The framework should facilitate industry-university collaborations, incubation, grants and loans to encourage more private sector participation in innovation besides simpler procedures to utilise these provisions, according to him. “We expect to see clear signals from the Budget as to how the government is going to encourage private research,” he said while stating private participation in research and innovation was just a fraction of the actual potential that existed in the country.
Reddy said the industry in general and the pharmaceutical sector in particular had high expectations from the upcoming Budget in terms of clear signals aimed at driving research and manufacturing towards achieving self-sufficiency.
Among specific measures, the tax incentive of weighted deduction in R&D spend available to the companies had to be increased to 250 per cent from the present 200 per cent while the cumbersome procedures that made the Innovation Fund mostly unutilised by the industry would have to go, according to him.
He said the government should create special industrial clusters for active pharmaceutical ingredients (APIs) manufacturing with a plug-and-play environment as the country had become 100 per cent dependent on Chinese imports even in the case of certain essential drugs.
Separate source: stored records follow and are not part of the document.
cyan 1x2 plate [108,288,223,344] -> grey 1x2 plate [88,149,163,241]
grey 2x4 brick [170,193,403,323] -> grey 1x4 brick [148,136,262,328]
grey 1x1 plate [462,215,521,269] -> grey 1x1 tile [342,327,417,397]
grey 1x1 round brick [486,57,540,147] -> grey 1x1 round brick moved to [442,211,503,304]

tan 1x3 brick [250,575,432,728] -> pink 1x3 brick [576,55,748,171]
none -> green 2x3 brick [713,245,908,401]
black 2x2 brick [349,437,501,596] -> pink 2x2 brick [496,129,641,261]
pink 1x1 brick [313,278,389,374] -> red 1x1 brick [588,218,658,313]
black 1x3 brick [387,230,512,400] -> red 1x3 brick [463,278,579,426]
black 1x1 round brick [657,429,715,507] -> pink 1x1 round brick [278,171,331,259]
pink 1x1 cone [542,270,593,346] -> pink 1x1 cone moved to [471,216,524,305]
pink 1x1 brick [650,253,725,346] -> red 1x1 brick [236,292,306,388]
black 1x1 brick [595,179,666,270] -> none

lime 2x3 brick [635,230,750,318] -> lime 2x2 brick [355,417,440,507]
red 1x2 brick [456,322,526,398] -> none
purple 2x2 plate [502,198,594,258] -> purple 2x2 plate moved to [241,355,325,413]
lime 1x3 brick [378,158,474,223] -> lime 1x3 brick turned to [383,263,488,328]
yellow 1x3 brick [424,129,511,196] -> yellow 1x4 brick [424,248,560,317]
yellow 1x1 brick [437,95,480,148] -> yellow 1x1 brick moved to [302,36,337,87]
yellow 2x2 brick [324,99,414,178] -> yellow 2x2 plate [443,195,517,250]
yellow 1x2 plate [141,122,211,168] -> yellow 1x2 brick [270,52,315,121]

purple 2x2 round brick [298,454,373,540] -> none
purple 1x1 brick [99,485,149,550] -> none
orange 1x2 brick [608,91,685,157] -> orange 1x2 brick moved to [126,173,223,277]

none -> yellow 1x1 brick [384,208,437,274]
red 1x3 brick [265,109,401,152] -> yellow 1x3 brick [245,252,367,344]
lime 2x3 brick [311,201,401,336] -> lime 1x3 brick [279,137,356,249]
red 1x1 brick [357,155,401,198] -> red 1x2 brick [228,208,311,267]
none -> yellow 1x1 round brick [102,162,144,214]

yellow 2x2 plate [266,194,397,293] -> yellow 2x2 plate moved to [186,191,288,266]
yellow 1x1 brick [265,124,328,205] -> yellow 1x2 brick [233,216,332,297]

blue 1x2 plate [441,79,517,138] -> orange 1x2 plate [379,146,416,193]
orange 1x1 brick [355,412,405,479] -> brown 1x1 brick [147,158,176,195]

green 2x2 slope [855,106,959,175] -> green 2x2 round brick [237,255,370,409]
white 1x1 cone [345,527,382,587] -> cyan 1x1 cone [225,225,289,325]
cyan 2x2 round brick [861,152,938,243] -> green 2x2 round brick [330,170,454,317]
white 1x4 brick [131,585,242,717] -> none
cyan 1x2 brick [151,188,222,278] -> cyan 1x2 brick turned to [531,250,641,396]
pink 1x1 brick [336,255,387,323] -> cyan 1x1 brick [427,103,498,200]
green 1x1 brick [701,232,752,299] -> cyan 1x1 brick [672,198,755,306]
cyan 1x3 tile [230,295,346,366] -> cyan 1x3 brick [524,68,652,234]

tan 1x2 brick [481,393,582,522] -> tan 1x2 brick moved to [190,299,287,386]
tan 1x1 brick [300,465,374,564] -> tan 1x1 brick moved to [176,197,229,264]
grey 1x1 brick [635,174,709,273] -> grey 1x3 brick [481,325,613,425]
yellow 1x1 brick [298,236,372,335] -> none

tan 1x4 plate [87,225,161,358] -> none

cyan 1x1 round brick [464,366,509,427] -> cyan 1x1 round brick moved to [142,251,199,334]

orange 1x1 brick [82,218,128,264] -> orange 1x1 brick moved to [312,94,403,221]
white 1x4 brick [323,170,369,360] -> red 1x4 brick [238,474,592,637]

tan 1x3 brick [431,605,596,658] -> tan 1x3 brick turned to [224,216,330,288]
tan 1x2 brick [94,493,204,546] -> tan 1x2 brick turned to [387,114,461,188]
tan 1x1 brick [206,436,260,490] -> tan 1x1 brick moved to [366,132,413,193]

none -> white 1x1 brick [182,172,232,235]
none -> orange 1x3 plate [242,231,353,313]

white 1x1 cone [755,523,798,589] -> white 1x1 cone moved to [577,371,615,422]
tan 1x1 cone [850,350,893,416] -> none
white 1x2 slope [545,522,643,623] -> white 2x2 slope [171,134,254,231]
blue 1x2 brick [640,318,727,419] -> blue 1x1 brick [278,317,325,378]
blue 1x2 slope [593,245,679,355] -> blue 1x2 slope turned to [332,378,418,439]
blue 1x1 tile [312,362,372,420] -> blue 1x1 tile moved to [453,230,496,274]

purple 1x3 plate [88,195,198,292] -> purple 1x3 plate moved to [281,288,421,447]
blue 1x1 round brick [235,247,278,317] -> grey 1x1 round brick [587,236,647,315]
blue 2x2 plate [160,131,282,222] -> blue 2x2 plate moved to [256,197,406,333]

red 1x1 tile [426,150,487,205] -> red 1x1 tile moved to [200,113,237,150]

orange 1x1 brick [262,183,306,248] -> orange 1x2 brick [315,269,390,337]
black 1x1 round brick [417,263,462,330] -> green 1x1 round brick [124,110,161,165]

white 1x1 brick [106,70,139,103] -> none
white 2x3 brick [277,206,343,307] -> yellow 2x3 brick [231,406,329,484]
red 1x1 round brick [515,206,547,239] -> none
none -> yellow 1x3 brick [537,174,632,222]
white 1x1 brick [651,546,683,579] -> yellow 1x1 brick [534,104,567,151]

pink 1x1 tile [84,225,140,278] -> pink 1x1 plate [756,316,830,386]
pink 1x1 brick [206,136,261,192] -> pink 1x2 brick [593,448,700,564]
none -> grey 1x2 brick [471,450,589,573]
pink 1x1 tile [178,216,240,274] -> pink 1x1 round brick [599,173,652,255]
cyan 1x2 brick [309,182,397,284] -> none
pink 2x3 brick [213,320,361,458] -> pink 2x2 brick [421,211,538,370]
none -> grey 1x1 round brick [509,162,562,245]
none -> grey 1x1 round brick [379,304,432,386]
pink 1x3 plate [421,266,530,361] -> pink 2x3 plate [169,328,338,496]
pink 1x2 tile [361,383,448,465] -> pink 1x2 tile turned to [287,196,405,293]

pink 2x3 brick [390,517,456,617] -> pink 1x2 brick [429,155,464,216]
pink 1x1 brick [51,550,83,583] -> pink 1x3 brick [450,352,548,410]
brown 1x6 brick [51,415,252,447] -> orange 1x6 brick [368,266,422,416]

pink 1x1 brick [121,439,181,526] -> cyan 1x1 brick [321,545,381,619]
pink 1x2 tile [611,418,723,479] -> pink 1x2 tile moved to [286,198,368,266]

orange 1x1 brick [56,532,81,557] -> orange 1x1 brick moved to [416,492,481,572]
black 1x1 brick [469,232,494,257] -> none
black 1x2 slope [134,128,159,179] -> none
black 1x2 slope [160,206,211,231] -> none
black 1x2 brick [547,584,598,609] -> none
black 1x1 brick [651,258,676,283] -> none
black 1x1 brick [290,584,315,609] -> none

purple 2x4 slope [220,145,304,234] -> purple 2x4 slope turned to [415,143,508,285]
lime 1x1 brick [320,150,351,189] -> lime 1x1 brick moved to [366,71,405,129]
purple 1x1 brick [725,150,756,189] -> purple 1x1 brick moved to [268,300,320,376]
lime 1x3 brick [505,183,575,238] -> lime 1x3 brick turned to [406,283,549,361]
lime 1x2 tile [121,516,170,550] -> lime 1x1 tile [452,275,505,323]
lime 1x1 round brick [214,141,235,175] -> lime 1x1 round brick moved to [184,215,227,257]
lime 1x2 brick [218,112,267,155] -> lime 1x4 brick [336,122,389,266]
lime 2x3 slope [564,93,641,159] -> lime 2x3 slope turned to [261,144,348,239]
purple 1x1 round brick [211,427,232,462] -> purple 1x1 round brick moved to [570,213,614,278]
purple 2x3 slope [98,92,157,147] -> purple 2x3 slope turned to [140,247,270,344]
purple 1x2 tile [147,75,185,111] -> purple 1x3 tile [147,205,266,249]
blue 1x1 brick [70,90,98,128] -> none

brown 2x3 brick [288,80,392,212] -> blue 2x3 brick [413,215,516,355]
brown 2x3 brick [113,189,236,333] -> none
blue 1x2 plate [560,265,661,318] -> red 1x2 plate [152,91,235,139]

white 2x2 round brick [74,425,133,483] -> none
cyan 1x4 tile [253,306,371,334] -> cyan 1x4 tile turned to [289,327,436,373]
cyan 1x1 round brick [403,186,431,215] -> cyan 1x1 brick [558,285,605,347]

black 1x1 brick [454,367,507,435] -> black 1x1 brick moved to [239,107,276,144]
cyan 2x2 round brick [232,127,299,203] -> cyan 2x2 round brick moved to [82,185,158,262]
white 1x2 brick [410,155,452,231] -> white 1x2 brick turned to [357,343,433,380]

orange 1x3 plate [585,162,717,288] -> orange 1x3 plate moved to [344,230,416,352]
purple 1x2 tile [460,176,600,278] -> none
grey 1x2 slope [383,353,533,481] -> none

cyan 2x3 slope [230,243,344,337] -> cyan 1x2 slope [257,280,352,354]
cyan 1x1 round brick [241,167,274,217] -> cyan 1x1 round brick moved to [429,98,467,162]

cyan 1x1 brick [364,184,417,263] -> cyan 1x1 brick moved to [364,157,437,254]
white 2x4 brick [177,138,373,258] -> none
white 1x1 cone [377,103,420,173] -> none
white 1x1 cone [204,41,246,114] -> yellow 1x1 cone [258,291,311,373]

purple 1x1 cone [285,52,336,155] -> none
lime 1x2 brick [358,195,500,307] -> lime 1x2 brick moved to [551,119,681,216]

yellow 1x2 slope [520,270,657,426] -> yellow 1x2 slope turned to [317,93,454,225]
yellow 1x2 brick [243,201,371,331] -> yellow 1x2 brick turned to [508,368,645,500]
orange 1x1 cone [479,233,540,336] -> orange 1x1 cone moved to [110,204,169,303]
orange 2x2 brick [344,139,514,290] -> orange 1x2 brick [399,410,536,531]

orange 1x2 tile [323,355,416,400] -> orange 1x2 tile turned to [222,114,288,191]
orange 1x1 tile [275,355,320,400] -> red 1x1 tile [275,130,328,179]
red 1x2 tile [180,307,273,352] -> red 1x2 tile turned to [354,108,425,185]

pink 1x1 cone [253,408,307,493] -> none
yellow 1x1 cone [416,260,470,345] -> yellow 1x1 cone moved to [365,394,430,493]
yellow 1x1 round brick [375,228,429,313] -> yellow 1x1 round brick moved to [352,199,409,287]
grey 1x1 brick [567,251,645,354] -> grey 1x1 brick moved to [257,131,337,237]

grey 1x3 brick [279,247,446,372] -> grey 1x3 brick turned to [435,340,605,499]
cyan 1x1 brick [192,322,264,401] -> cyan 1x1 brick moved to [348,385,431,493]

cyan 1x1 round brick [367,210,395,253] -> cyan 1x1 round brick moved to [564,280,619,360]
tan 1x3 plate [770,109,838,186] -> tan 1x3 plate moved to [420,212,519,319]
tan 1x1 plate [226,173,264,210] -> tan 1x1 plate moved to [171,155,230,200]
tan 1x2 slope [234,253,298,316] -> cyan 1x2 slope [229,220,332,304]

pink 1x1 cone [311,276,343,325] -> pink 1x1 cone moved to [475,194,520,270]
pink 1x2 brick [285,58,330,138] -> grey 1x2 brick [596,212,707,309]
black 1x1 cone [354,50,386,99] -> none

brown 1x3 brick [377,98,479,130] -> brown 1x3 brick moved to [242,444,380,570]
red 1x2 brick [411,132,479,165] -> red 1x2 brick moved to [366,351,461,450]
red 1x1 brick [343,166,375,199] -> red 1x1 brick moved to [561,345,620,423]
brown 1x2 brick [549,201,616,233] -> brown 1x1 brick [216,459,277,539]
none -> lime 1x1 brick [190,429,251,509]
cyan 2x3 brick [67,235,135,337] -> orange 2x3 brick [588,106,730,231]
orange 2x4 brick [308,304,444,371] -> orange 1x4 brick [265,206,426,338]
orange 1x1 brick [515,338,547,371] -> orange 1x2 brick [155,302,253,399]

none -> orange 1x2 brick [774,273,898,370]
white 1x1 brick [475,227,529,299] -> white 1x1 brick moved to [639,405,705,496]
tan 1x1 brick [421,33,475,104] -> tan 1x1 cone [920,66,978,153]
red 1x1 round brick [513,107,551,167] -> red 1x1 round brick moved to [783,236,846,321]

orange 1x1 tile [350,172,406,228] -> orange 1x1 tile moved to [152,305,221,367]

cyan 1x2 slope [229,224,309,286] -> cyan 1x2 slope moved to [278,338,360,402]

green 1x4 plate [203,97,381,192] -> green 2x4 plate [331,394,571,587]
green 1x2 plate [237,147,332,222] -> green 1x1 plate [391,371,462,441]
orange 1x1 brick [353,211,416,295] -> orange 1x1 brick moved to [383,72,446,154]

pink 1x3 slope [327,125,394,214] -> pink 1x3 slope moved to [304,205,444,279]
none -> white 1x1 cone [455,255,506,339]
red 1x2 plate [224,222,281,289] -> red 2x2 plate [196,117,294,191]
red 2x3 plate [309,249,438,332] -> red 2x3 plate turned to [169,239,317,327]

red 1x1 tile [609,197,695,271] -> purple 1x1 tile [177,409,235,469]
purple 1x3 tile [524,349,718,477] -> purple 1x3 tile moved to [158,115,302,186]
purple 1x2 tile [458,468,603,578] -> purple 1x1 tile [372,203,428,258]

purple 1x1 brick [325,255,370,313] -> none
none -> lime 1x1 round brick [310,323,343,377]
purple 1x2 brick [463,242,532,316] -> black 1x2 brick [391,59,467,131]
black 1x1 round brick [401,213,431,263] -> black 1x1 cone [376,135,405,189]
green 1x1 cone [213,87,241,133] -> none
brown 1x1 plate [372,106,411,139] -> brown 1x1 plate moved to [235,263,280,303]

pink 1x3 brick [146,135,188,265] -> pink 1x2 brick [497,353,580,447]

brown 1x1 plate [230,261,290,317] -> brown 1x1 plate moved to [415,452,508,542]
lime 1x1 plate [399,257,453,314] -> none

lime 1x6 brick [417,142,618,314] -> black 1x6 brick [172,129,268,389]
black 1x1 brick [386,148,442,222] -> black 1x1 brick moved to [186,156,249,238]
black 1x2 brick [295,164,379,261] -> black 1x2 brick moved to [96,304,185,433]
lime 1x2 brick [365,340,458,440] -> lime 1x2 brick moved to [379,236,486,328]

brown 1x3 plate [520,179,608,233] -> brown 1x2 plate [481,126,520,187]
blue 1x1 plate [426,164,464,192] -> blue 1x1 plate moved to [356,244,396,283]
“India cannot produce Pencilin-based drugs in the event of a supply chain disruption as we are 100 per cent dependent on China for the APIs that go into these products. We lost out to China on the API front only because of the lack of cost competitiveness here,” Reddy said.
The IPA wanted the government to take specific steps to incentivise pharmaceutical exports from the country. He asked the Centre to revisit certain previous actions such as reversal of incentives announced in the original SEZ policy. “After removing tax incentives no new SEZ had come up in the country. When you have set export targets you need to revive the old incentives to help boost pharma exports,” Reddy said.